Stored data entries:
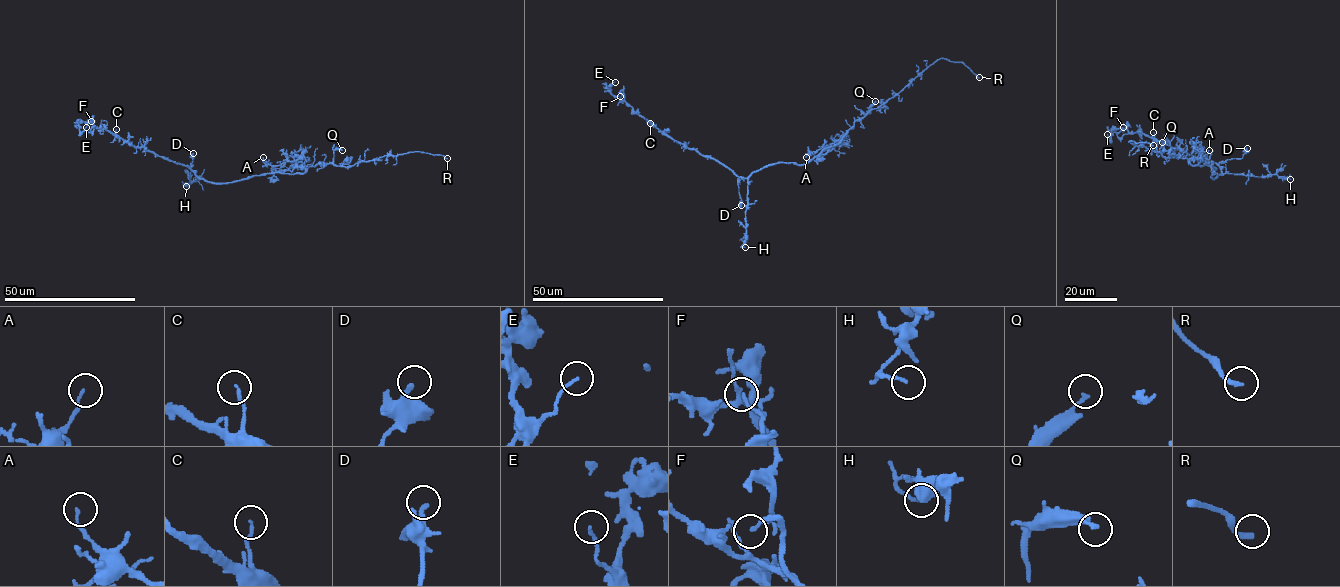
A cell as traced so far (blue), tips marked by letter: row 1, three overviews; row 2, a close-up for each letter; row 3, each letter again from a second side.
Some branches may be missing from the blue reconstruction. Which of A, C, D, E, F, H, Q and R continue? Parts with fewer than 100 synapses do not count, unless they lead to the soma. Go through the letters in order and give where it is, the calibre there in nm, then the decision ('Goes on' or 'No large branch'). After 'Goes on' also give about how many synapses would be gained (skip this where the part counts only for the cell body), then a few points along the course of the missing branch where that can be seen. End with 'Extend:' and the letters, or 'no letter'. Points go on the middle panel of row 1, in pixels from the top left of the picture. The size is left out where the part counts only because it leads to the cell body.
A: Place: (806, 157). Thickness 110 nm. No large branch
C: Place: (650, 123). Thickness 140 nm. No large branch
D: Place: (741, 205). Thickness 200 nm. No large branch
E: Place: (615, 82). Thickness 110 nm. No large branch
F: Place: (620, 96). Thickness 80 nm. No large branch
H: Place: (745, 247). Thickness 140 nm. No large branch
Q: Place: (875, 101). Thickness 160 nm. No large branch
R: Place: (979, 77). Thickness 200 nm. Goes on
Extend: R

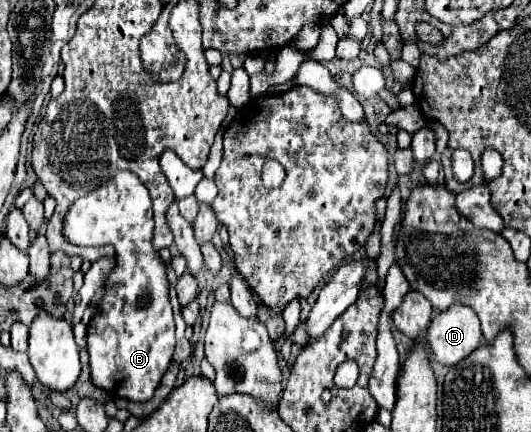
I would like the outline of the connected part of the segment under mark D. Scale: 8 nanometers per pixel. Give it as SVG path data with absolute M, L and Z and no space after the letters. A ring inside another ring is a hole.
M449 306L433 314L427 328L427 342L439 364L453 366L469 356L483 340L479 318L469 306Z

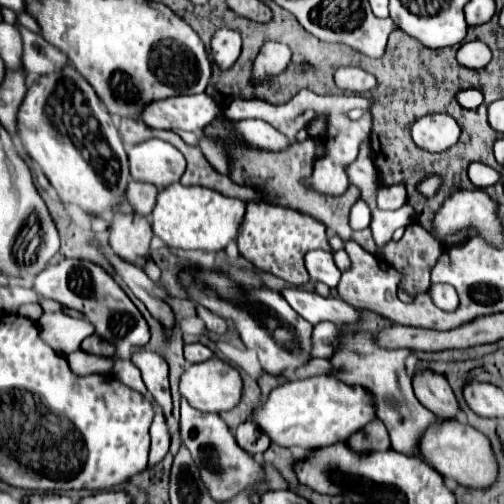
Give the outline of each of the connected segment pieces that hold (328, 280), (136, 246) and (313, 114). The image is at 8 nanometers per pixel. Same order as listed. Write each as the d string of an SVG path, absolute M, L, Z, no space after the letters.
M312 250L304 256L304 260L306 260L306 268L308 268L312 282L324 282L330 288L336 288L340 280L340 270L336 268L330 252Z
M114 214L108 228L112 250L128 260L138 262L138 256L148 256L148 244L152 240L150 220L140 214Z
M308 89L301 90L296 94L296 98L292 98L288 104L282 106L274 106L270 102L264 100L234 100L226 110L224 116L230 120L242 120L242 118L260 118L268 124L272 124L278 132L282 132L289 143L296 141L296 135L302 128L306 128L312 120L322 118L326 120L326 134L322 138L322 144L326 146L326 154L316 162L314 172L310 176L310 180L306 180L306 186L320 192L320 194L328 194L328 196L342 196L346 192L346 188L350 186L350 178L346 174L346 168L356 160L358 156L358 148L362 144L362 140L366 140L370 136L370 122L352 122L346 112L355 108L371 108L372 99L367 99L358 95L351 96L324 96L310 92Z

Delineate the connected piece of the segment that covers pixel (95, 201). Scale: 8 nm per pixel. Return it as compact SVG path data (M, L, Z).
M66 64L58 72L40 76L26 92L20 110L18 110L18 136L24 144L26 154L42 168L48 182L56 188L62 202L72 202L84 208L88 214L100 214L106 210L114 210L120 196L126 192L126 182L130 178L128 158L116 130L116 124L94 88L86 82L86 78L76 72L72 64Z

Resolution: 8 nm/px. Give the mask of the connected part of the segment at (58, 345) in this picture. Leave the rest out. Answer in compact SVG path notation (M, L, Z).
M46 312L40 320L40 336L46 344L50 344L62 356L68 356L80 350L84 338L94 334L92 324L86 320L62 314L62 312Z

---

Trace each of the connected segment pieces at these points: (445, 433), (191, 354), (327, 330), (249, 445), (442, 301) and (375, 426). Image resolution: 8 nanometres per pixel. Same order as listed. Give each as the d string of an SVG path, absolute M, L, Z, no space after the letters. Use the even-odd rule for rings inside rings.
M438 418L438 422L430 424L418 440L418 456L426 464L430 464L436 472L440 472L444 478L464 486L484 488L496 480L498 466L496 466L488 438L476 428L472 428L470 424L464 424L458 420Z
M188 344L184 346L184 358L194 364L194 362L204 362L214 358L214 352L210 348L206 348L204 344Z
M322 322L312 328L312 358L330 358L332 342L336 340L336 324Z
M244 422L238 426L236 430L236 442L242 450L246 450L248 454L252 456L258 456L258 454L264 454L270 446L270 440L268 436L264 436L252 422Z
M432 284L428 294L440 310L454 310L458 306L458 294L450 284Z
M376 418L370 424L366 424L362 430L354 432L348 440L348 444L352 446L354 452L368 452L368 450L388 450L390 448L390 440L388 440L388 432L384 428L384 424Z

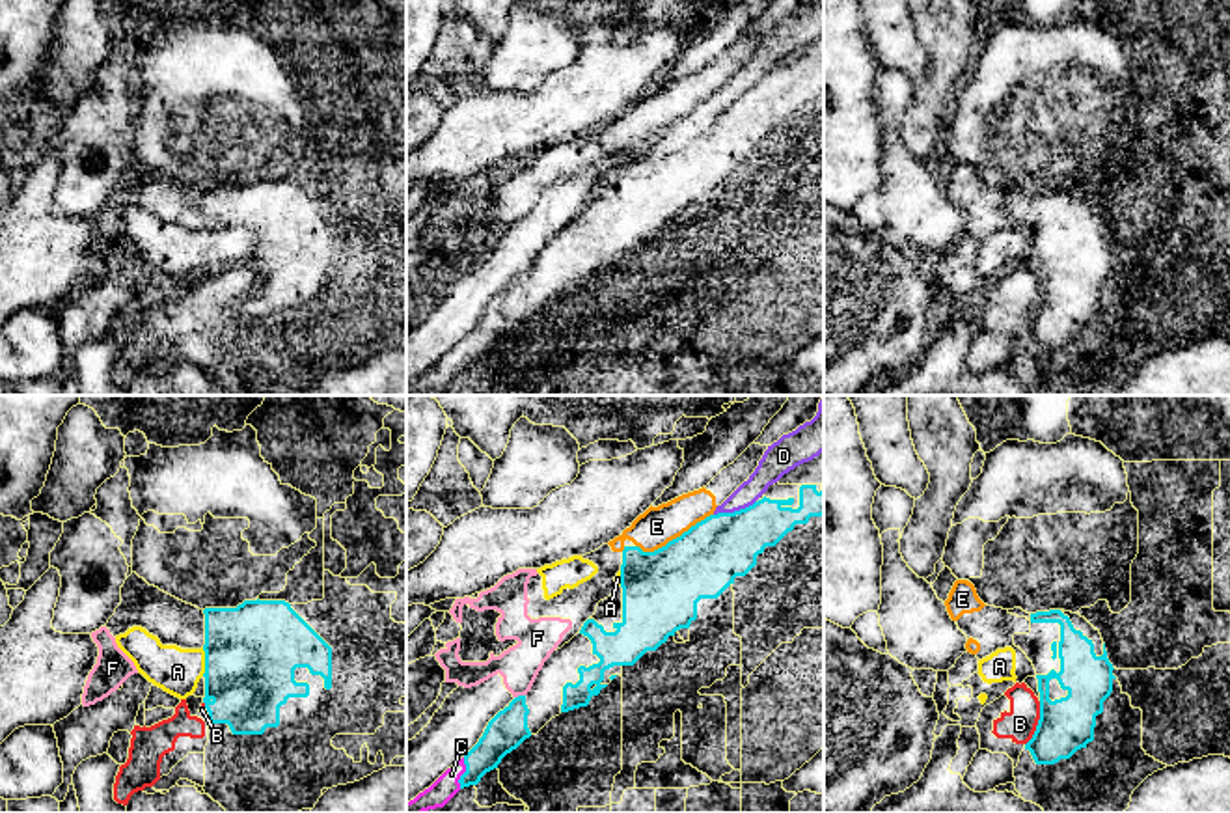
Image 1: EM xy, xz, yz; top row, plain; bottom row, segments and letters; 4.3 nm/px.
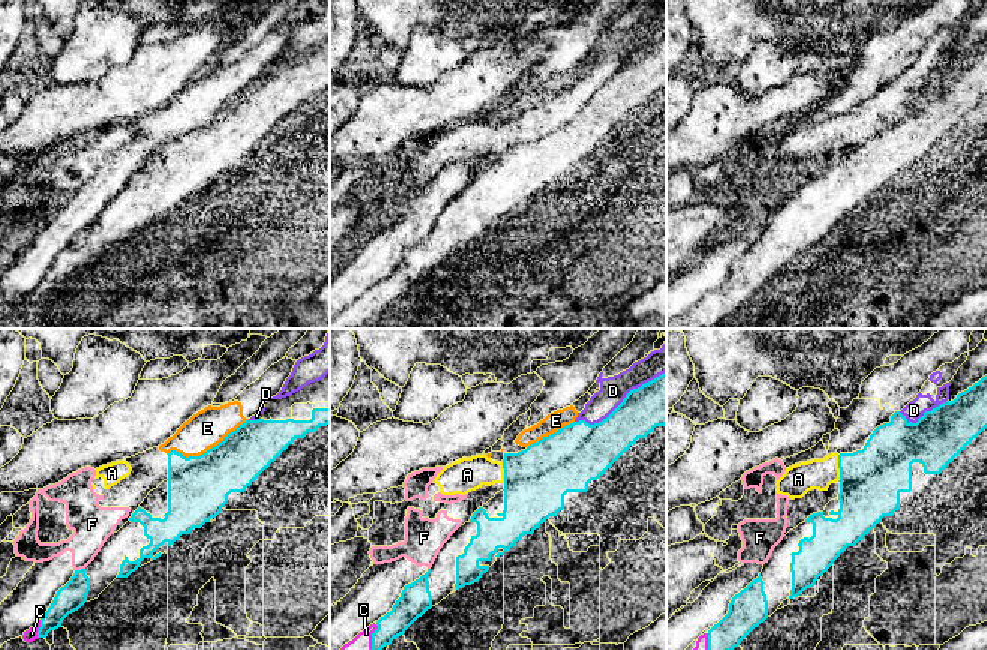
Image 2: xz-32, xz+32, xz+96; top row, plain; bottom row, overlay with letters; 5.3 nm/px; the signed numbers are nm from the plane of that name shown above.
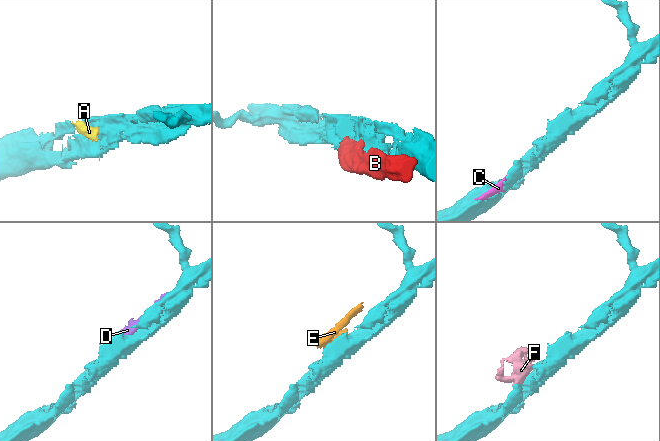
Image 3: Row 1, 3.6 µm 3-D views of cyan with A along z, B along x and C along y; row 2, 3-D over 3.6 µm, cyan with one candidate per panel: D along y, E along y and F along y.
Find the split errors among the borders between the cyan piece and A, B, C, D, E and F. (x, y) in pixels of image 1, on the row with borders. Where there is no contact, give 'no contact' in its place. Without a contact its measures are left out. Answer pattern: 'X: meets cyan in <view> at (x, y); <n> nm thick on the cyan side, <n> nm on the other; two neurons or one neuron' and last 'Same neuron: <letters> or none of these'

* * *

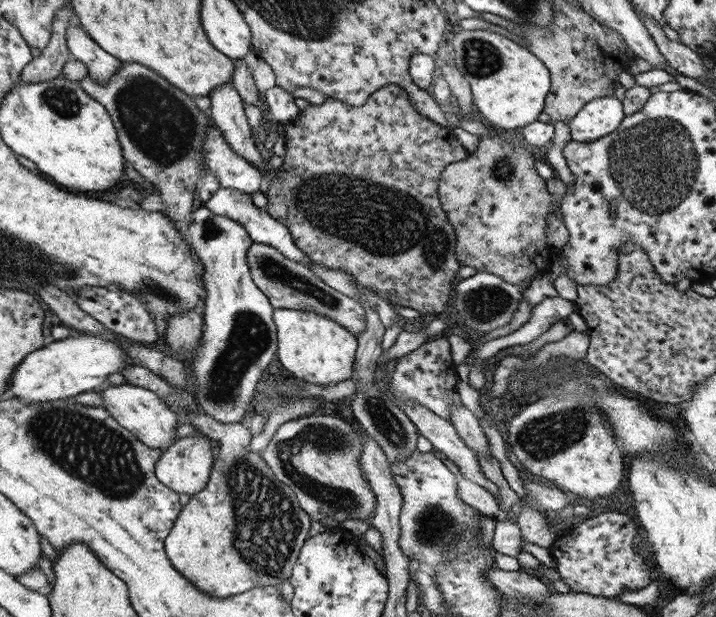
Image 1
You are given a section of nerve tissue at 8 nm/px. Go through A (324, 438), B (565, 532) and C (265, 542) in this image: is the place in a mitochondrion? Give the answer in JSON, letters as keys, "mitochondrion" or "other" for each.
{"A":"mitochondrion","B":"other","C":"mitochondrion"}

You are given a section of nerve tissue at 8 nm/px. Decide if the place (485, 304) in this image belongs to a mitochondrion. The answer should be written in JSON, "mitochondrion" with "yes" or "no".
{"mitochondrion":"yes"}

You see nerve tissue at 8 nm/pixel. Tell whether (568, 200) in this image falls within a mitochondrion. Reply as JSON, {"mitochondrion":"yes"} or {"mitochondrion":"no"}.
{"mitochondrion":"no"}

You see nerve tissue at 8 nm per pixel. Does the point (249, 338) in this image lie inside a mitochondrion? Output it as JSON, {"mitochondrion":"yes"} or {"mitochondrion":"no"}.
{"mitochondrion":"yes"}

* _Action item_:
Out of the records above, set down only the lines from the one that contains "Image 1: EM" through the one that contains "Find the split", unchanged and without the pictures.

* _Solution to the problem_:
Image 1: EM xy, xz, yz; top row, plain; bottom row, segments and letters; 4.3 nm/px.
Image 2: xz-32, xz+32, xz+96; top row, plain; bottom row, overlay with letters; 5.3 nm/px; the signed numbers are nm from the plane of that name shown above.
Image 3: Row 1, 3.6 µm 3-D views of cyan with A along z, B along x and C along y; row 2, 3-D over 3.6 µm, cyan with one candidate per panel: D along y, E along y and F along y.
Find the split errors among the borders between the cyan piece and A, B, C, D, E and F. (x, y) in pixels of image 1, on the row with borders. Where there is no contact, give 'no contact' in its place. Without a contact its measures are left out. Answer pattern: 'X: meets cyan in <view> at (x, y); <n> nm thick on the cyan side, <n> nm on the other; two neurons or one neuron' and last 'Same neuron: <letters> or none of these'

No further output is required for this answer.